§ What you need to do: Using the data below, return the stretch from the line that contains "otrovastetf - August 6, 2026" through the line that contains "The site is unattractive", both included, exactly as it stands and nothing beyond it.

§ Data records:
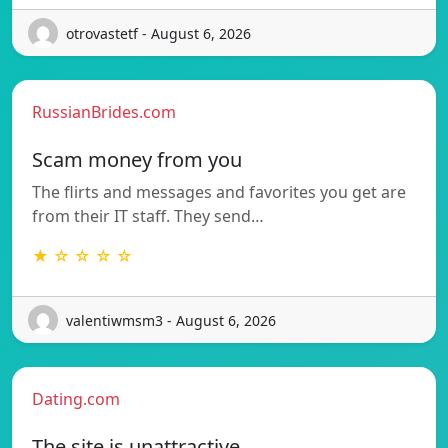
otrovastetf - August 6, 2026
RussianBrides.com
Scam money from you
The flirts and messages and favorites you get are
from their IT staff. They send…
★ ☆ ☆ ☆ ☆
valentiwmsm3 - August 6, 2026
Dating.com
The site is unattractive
--
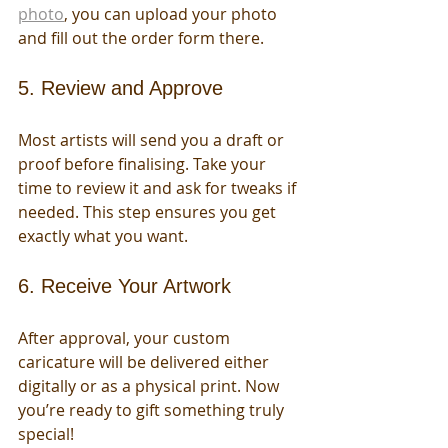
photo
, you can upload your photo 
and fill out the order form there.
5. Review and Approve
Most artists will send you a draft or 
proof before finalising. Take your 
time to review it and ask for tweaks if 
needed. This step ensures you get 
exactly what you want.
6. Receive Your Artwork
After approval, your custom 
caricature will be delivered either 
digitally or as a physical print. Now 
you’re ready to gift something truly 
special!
--
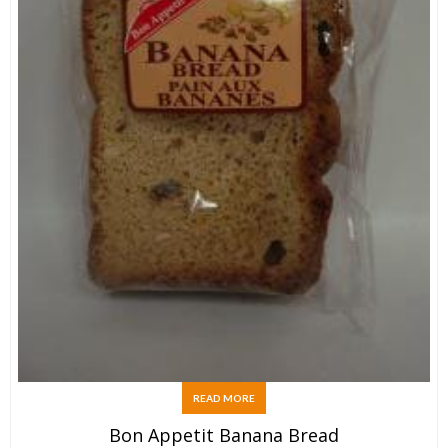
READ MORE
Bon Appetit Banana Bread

§ Answer below:
otrovastetf - August 6, 2026
RussianBrides.com
Scam money from you
The flirts and messages and favorites you get are
from their IT staff. They send…
★ ☆ ☆ ☆ ☆
valentiwmsm3 - August 6, 2026
Dating.com
The site is unattractive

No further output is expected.